## Quoted text

Re: [syzbot] [kernel?] KASAN: slab-use-after-free Write in flush_tlb_func

From: Yury Norov
Date: Wed Jul 02 2025 - 13:44:47 EST


On Wed, Jul 02, 2025 at 07:12:31PM +0200, Thomas Gleixner wrote:
> On Wed, Jul 02 2025 at 19:00, Jann Horn wrote:
> > On Wed, Jul 2, 2025 at 6:53 PM Jann Horn <jannh@xxxxxxxxxx> wrote:
> >> TLB flushes via IPIs on x86 are always synchronous, right?
> >> flush_tlb_func is only referenced from native_flush_tlb_multi() in
> >> calls to on_each_cpu_mask() (with wait=true) or
> >> on_each_cpu_cond_mask() (with wait=1).
> >> So I think this is not an issue, unless you're claiming that we call
> >> native_flush_tlb_multi() with an already-freed info->mm?
> >>
> >> And I think the bisected commit really is the buggy one: It looks at
> >> "nr_cpus", which tracks *how many CPUs we have to IPI*, but assumes
> >> that "nr_cpus" tracks *how many CPUs we posted work to*. Those numbers
> >> are not the same: If we post work to a CPU that already had IPI work
> >> pending, we just add a list entry without sending another IPI.

## Given data

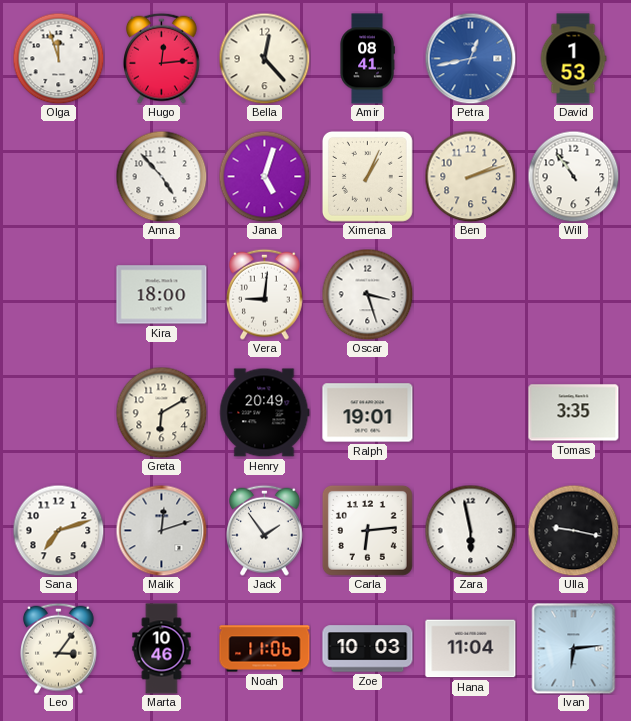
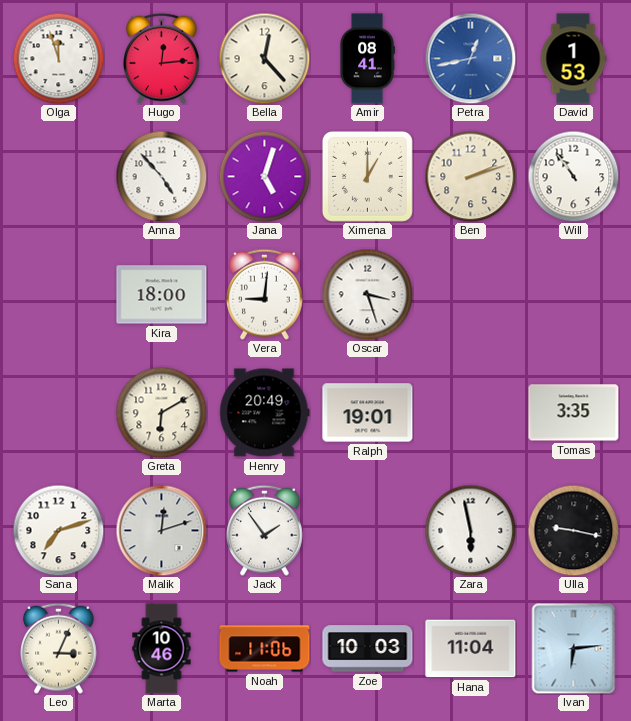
Ximena: 1:04 -> 1:00
Carla: 6:14 -> none
Leo: 3:06 -> 3:04
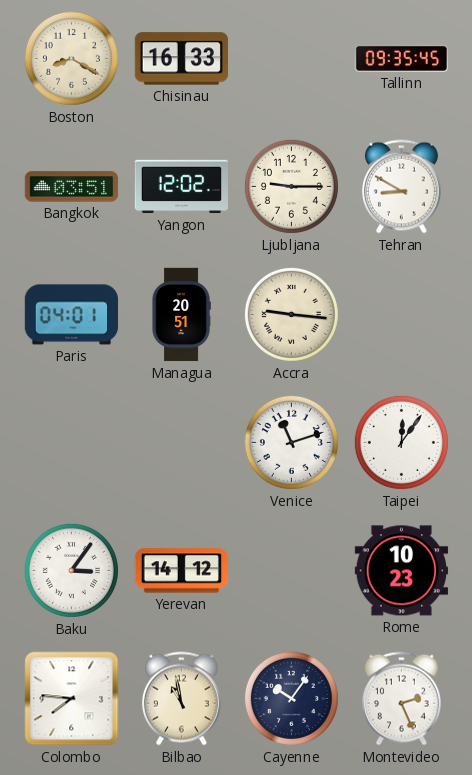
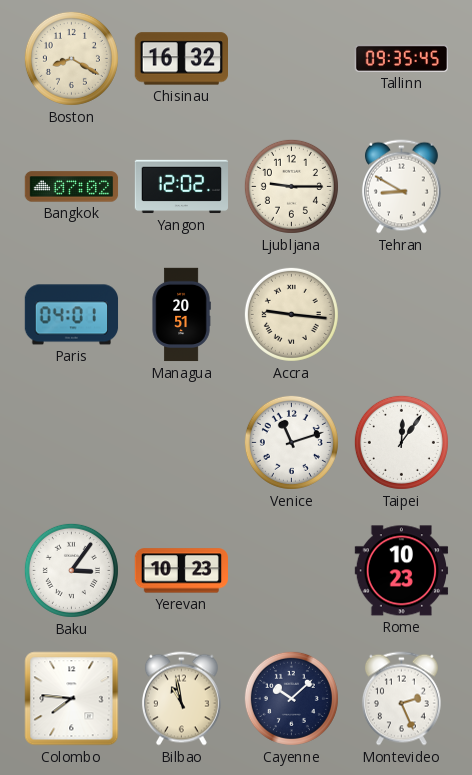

## Written problem A
From the kernel mailing list reply above, extract the passage starting with "From: Yury Norov" and going on through "always synchronous, right?".
## Written problem B
Extend the kernel mailing list reply about the TLB flush bug beyond its final line.

## Expected output A
From: Yury Norov
Date: Wed Jul 02 2025 - 13:44:47 EST


On Wed, Jul 02, 2025 at 07:12:31PM +0200, Thomas Gleixner wrote:
> On Wed, Jul 02 2025 at 19:00, Jann Horn wrote:
> > On Wed, Jul 2, 2025 at 6:53 PM Jann Horn <jannh@xxxxxxxxxx> wrote:
> >> TLB flushes via IPIs on x86 are always synchronous, right?

## Expected output B
> >
> > Or in other words: After that blamed commit, if CPU 1 posts a TLB
> > flush to CPU 3, and then CPU 2 also quickly posts a TLB flush to CPU
> > 3, then CPU 2 will erroneously not wait for the TLB flush to complete
> > before reporting flush completion, which AFAICS means we can get both
> > stale TLB entries and (less often) UAF.
>
> Right you are. Well analyzed and I missed it when taking the lot.
>
> > I think the correct version of that commit would be to revert that
> > commit and instead just move the "run_remote = true;" line down, below
> > the cond_func() check.
>
> I remove it from the relevant tip branch

Thank you guys for explaining that and sorry for the buggy patch.
I was actually under impression that run_remote duplicates nr_cpus !=0,
and even have a patch that removes run_remote.

Maybe worth to add a comment on what run_remote and nr_cpus track?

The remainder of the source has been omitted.